The Thing That No One Seems To Talk About
When people hear about eating disorders their brain often goes to one of two areas: anorexia or bulimia. And they’re not wrong. Anorexia and bulimia are both incredibly dangerous and scary eating disorders which can completely consume someone’s life, but what is often left out of conversations about eating disorders are those which involve binge eating. So, for this post I wanted to draw attention to a group of eating disorders that rarely gets talked about- eating disorders concerned with binge eating. People claim that having the urge to overeat is unnatural, animalistic almost and something that can be controlled. What people don’t realize is that it is hard. And just like how those with anorexia struggle with how to shove food down their throats when their heart is begging them not to, and just like how an alcoholic can’t walk past a bar without feeling a nag somewhere deep inside them, there are people with eating disorders who can’t stop eating. I know it sounds silly or odd because it is not often talked about, but it exists and it can be just as real and scary for people as anorexia and bulimia can be.
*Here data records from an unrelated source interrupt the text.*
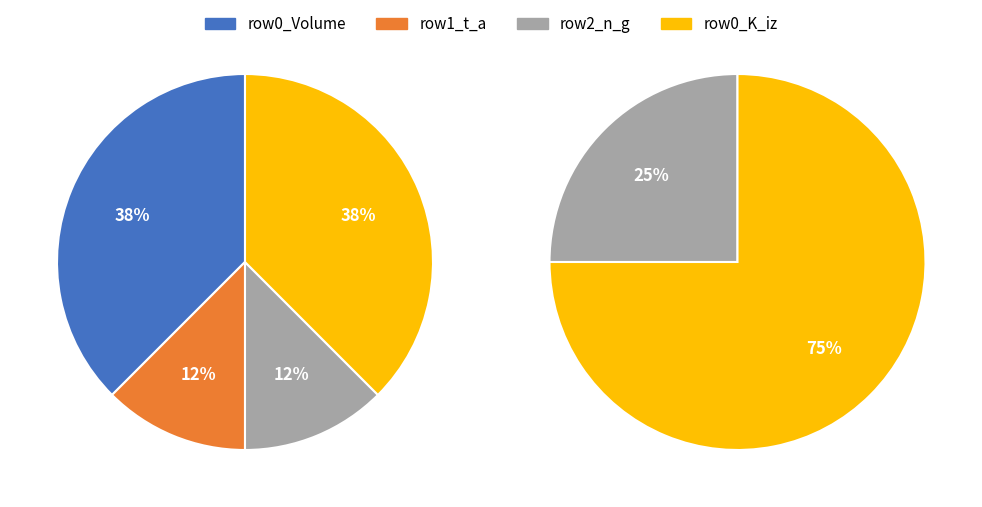

The 3 slice represents 9% of the pie. True or false?

False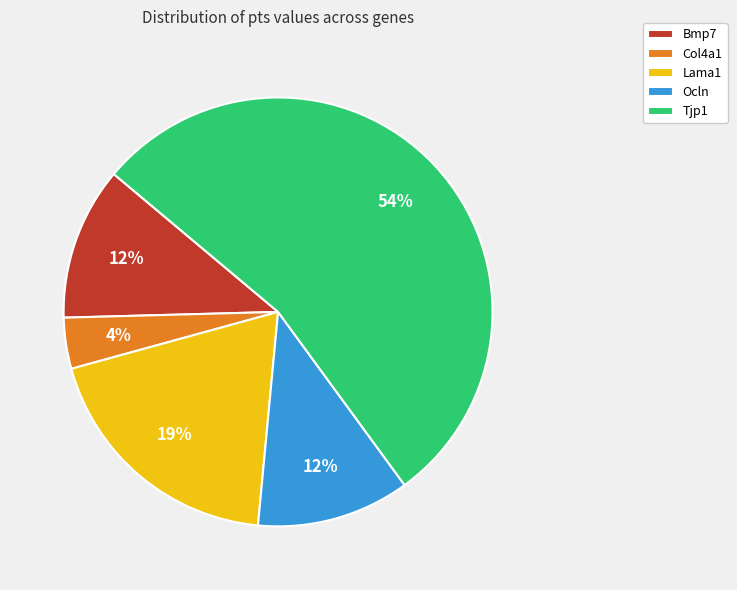

To the nearest percent, what is the difference between the Tjp1 and Col4a1 slice percentages?

50%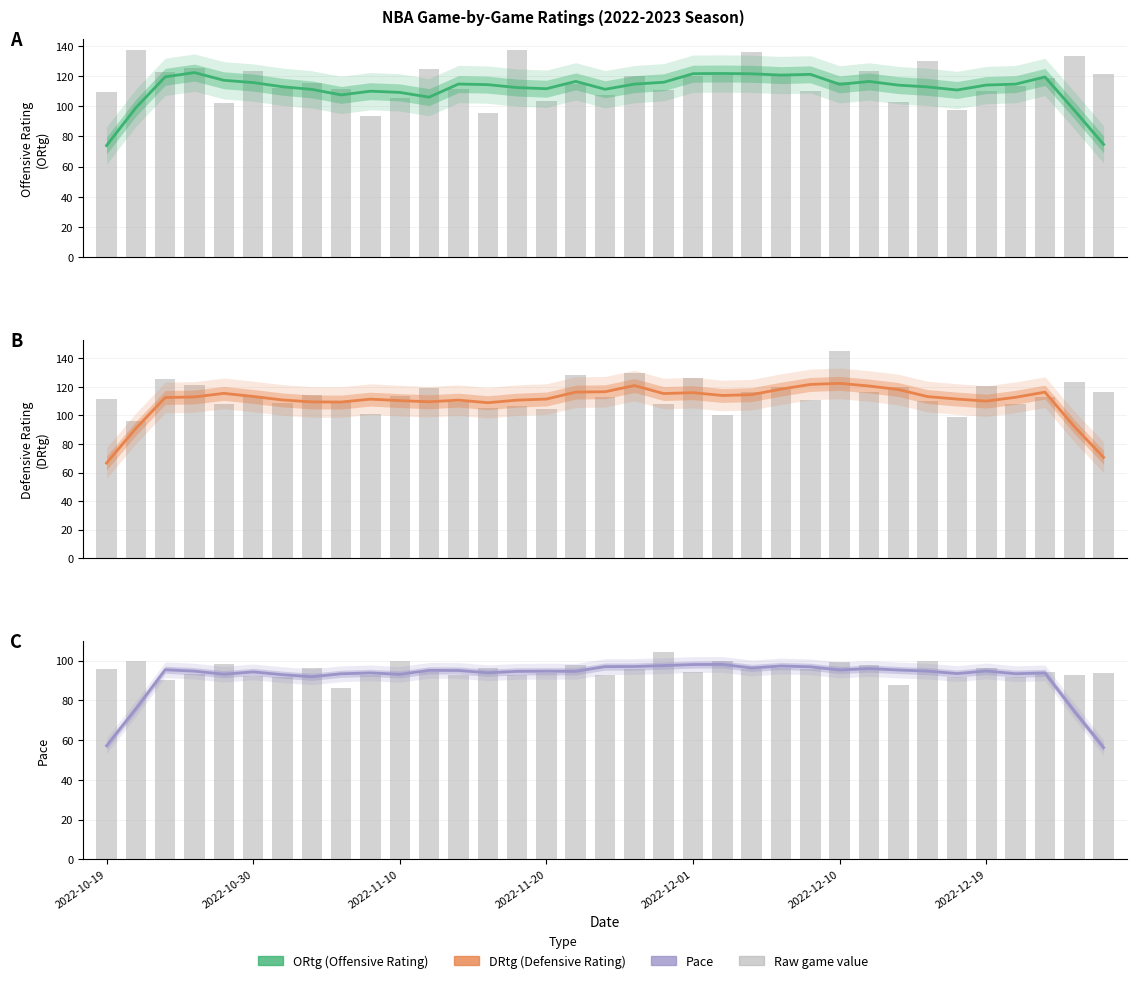

The Pace series shows 94.8 at 2022-12-19. True or false?

True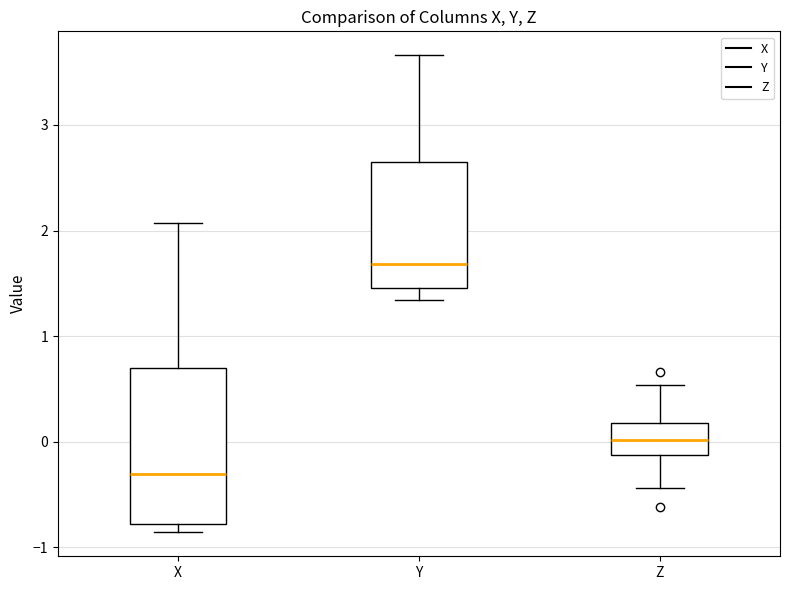

Where does the upper whisker of the box for X end on the y-axis? The values are not printed on the chart, so give them approximately, as read against the axis.

2.1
Often, people with these types of eating disorder- which can be classified as binge eating, feel ashamed of their behavior and will binge eat alone, or eat when they are not hungry out of stress.
For me, I often looked as food as something comforting, something that could heal me in some ways. But that didn’t make it any less embarrassing when my friends would say how full they were when I knew I could eat more. And I would eat more, alone, in my room or out of sight of the judging eyes of others. I thought I was weird and abnormal. I didn’t think my body was made normally. I didn’t understand, and sometimes I still don’t. But the guilt I would feel, and sometimes what I still feel after treating myself to a treat, is, to put it simply, agonizing. It can make you hate yourself, it can make you want to punch a wall or scream or cry or both. I didn’t think I had an actual problem because I didn’t know what I was doing could be classified as an actual condition. When I finally realized that I wasn’t crazy because this wasn’t just happening to me, I found I could also begin to love myself. I wish more than anything that I had known what I was going through wasn’t as alien as I thought it was. And that is why I am being so open about it now, because even though this terrifies me beyond belief, I know that if I had read something like this how ever many years ago, I wouldn't have felt so disgusting and so alone.
There are so many types of eating disorders that are often left undiscussed, even more than the ones I have mentioned above. Here is a link to a website with more information about types, symptoms and general information if you might be seeking help or answers: https://www.nationaleatingdisorders.org/types-symptoms-eating-disorders. Please also feel free to reach out to me or a loved one if you are struggling through an eating disorder- diagnosed or not. No one should have to through any of this alone, and it’s important to know you don’t have to.